A general strike last week by the Korean Confederation of Trade Unions (KCTU) and a pro-labour panel of lawmakers working inside a plenary session of South Korea’s National Assembly blocked three bills regarding non-regular workers from reaching final approval.

The strikes, in which 300,000 workers took part, occurred on Tuesday and Thursday, 28 February and 2 March. (1 March was an official Korean holiday.) The lawmakers, primarily from the progressive Democratic Labor Party, took over a parliamentary session on 2 March to temporarily derail passage.

The bills were approved by the Assembly’s Environment and Labor Committee on 27 February, but action in the streets and inside the plenary session prevented final approval prior to the Assembly closing its session on 2 March.
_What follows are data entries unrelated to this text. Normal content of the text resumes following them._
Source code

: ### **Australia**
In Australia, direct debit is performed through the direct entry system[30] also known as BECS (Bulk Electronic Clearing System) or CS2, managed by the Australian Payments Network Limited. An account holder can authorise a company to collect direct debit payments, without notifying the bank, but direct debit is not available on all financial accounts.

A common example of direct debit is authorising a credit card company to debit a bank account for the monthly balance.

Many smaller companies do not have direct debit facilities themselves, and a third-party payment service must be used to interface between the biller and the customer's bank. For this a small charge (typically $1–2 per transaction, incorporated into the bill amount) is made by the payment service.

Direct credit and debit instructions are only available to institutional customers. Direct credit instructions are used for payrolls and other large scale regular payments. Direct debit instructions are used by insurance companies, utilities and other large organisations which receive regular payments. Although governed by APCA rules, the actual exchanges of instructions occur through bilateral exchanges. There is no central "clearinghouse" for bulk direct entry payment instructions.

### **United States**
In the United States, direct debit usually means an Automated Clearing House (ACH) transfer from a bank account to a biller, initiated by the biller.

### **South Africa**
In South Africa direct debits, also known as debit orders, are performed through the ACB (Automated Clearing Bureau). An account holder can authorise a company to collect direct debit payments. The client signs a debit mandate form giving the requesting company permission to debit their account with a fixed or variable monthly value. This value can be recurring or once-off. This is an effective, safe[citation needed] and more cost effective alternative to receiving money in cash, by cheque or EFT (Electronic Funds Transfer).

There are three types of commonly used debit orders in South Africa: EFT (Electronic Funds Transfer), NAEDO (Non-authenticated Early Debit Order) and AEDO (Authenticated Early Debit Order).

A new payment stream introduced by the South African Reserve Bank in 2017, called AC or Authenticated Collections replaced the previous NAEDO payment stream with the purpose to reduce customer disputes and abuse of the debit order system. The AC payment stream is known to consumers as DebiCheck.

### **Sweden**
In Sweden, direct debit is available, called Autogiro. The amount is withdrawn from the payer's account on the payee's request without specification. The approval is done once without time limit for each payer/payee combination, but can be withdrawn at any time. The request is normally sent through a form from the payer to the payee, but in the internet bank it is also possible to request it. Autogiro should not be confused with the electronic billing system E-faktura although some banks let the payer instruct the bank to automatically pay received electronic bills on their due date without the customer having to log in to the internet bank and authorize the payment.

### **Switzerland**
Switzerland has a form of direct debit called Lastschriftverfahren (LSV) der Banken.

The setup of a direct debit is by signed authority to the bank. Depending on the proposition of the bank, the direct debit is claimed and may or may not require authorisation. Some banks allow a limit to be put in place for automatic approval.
The issue is certain to meet further review and more public protests when the Assembly reconvenes on 20 March in an extraordinary session.

The proposed legislation would do little to improve conditions for temporary and agency workers, but instead would give employers’ the flexibility to use hundreds of thousands more non-permanent workers and laying them off prior to the end of a proposed two-year period after which they must be made permanent.

The ICEM congratulated KCTU on its strike and mobilisation. In an ICEM letter to KCTU President Cho Jun Ho, General Secretary Fred Higgs said it is “of immense importance that the main issue of your struggle is defending the basic rights of contract and agency workers. The substitution or limiting of permanent direct employment has clearly become a priority issue for countless workers and their trade unions, in every region of the world and every sector.”